→ What is being asked
Copy without alteration the lines between the one holding "Source Extractor 2.28.2" and the one holding "Image 1291 x", both inclusive, and nothing else.

□ □ □ □

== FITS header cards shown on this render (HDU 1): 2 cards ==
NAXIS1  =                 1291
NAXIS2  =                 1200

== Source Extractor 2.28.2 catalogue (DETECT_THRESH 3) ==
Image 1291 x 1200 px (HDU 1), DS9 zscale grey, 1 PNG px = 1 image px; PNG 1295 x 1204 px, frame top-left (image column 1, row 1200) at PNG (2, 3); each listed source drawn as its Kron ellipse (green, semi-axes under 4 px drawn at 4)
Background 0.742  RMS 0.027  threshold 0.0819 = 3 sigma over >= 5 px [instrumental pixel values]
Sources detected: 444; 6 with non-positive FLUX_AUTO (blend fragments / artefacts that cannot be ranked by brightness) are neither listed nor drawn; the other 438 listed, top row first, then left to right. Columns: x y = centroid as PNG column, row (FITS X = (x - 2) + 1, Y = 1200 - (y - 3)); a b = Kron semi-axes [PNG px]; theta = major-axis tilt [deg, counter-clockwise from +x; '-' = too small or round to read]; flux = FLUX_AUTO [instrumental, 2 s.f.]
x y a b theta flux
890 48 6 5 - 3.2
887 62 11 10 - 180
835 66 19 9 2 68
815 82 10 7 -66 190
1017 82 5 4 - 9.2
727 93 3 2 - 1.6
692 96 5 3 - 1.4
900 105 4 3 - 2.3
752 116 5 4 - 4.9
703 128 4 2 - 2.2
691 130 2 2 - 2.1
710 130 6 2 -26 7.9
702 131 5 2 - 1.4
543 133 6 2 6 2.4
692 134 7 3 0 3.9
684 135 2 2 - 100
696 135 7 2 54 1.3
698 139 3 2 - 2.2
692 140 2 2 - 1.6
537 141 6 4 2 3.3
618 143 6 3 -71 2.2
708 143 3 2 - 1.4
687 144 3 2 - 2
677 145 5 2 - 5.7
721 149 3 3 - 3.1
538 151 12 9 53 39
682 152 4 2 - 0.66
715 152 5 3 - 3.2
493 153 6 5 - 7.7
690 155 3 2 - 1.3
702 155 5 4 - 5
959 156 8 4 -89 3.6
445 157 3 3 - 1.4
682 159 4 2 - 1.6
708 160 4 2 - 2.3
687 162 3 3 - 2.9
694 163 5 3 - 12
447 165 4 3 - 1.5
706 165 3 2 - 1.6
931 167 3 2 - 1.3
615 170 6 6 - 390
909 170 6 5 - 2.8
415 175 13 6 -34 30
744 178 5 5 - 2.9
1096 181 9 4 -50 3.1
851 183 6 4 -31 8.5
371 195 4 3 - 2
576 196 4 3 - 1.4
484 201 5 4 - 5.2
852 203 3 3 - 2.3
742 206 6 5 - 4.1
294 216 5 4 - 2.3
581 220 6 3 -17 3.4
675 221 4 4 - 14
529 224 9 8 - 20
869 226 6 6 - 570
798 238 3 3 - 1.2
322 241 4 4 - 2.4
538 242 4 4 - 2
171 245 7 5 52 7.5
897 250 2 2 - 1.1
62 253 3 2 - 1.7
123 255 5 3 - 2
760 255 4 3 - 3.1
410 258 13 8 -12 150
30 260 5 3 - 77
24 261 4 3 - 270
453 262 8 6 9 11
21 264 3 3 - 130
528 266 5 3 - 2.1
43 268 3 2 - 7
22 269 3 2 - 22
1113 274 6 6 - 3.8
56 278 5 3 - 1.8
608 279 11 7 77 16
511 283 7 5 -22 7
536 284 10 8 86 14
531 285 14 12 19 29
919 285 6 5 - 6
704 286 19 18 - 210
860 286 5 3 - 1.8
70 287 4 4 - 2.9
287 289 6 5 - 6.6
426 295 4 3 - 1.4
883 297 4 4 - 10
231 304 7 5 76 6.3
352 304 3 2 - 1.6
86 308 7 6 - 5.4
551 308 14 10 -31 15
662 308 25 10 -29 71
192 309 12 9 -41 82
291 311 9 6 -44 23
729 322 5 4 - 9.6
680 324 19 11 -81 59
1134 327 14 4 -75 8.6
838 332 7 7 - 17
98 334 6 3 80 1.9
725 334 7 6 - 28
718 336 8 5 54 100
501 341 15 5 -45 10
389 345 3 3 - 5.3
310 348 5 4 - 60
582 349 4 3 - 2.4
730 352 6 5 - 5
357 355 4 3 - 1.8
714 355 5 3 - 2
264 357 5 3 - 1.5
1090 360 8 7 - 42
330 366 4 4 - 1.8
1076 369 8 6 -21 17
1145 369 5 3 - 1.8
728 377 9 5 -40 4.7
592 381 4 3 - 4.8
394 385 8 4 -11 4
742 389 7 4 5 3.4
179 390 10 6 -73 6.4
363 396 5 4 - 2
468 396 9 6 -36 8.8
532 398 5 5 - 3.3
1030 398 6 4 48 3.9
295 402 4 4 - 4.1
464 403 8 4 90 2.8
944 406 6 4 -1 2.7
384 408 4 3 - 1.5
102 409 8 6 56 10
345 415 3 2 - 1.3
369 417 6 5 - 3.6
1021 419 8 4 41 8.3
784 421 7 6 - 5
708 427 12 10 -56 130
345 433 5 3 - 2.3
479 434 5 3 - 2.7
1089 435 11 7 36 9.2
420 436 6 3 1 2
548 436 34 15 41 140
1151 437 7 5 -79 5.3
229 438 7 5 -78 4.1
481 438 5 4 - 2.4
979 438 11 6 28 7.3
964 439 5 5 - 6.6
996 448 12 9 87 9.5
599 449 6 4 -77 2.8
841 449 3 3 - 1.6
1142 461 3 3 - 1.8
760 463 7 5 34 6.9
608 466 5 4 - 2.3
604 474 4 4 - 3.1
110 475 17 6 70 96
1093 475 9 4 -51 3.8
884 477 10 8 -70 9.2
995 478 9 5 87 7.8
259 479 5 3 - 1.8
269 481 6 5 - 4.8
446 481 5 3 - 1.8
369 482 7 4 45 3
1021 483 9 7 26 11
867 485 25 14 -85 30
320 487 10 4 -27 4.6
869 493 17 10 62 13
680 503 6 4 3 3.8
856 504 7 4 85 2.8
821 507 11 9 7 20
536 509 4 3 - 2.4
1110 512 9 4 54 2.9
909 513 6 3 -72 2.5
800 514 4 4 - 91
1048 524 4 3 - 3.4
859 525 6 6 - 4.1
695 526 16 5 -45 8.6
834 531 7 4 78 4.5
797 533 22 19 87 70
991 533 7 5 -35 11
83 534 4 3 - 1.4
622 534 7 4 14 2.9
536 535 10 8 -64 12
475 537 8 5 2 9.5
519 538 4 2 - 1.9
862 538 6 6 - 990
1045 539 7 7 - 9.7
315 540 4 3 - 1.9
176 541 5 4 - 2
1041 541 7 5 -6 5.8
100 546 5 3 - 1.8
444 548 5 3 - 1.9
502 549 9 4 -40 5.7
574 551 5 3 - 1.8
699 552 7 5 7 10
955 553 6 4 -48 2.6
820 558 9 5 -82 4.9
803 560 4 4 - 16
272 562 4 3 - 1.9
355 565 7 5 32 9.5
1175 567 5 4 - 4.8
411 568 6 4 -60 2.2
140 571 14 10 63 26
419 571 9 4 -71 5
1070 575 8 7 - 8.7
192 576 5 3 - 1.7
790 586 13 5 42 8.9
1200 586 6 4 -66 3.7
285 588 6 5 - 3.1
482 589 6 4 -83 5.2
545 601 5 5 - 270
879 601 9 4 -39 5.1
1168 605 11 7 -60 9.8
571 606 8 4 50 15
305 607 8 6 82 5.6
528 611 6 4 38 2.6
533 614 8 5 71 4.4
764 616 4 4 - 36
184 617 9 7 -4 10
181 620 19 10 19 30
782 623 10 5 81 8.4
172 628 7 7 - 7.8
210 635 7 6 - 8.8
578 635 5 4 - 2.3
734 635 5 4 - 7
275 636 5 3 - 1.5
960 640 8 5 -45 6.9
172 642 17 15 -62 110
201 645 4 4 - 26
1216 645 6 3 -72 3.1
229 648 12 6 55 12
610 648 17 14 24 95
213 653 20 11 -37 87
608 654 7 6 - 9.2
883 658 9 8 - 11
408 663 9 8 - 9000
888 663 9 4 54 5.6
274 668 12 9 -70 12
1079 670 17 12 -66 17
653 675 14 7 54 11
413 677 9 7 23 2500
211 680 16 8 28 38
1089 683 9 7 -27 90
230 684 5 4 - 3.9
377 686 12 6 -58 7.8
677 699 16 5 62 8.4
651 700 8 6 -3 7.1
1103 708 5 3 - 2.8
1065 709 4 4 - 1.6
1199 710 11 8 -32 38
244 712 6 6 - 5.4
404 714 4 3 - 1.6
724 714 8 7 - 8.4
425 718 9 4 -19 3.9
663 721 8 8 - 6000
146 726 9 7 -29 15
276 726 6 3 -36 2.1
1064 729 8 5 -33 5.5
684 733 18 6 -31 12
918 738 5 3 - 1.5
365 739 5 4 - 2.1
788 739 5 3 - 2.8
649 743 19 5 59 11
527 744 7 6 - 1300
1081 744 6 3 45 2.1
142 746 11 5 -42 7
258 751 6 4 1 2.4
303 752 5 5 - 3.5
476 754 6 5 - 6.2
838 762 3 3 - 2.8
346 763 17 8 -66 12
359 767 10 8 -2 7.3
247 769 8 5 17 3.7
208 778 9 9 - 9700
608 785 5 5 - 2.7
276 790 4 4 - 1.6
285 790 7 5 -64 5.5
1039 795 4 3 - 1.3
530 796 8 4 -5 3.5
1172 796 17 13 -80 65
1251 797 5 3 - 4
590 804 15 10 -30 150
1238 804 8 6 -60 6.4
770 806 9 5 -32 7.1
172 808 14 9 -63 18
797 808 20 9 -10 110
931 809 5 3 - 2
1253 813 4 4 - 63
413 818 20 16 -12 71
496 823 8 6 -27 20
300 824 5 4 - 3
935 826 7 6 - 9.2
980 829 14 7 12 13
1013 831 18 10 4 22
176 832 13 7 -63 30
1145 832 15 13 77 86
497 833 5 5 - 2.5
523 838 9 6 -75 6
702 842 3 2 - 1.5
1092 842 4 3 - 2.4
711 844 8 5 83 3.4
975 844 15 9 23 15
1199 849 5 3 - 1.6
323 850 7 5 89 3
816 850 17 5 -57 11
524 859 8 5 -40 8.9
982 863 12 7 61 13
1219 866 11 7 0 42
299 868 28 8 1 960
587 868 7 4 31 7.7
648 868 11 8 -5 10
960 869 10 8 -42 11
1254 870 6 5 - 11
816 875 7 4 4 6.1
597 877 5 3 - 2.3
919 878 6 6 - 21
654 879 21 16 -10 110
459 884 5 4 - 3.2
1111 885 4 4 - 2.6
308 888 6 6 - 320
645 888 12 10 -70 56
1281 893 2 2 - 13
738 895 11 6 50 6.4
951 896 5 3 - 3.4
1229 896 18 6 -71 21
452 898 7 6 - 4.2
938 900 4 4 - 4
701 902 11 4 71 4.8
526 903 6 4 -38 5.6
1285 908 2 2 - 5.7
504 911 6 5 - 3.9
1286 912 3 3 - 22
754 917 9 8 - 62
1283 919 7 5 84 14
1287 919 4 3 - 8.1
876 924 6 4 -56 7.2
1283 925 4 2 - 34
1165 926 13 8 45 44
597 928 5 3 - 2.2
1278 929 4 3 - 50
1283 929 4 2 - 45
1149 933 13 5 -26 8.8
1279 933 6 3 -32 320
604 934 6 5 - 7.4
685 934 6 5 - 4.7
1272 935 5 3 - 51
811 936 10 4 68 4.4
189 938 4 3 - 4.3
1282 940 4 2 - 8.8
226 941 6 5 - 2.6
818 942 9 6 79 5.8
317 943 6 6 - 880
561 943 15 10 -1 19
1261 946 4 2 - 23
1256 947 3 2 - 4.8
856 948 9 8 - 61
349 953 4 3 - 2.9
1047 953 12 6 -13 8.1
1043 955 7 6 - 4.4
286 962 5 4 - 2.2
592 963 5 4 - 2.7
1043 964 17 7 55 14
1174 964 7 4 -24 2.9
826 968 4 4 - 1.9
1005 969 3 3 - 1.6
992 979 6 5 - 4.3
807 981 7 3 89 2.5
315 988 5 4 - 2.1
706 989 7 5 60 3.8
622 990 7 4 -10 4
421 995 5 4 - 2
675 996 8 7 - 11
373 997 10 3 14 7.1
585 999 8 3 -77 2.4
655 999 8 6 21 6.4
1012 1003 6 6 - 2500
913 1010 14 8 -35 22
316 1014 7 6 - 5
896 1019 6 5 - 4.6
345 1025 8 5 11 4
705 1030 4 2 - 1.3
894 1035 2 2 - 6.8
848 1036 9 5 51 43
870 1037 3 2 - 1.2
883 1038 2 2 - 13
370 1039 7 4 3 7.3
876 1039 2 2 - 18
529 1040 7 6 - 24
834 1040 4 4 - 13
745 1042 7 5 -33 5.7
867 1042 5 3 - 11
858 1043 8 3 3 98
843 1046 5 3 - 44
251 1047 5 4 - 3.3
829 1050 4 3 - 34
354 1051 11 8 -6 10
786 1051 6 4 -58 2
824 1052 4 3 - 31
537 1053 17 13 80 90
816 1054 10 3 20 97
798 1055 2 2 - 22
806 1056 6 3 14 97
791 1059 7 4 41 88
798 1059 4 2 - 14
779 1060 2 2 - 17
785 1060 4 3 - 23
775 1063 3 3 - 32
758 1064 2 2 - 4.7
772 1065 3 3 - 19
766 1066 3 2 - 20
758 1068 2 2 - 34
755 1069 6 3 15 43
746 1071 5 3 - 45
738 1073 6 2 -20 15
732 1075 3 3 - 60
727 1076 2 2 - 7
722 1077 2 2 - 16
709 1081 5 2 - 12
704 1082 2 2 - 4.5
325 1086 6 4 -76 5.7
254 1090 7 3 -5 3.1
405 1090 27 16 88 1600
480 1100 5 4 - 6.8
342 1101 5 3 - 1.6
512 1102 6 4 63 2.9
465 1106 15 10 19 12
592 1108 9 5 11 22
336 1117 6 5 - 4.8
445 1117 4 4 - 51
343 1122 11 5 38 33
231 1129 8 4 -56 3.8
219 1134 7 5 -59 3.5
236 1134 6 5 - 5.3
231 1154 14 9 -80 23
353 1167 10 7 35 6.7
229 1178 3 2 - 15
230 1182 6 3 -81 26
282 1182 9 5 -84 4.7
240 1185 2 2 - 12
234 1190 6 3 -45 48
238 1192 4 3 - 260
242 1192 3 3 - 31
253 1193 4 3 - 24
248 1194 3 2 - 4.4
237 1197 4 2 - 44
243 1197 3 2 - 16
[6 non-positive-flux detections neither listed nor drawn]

□ □ □ □

→ The answer
== Source Extractor 2.28.2 catalogue (DETECT_THRESH 3) ==
Image 1291 x 1200 px (HDU 1), DS9 zscale grey, 1 PNG px = 1 image px; PNG 1295 x 1204 px, frame top-left (image column 1, row 1200) at PNG (2, 3); each listed source drawn as its Kron ellipse (green, semi-axes under 4 px drawn at 4)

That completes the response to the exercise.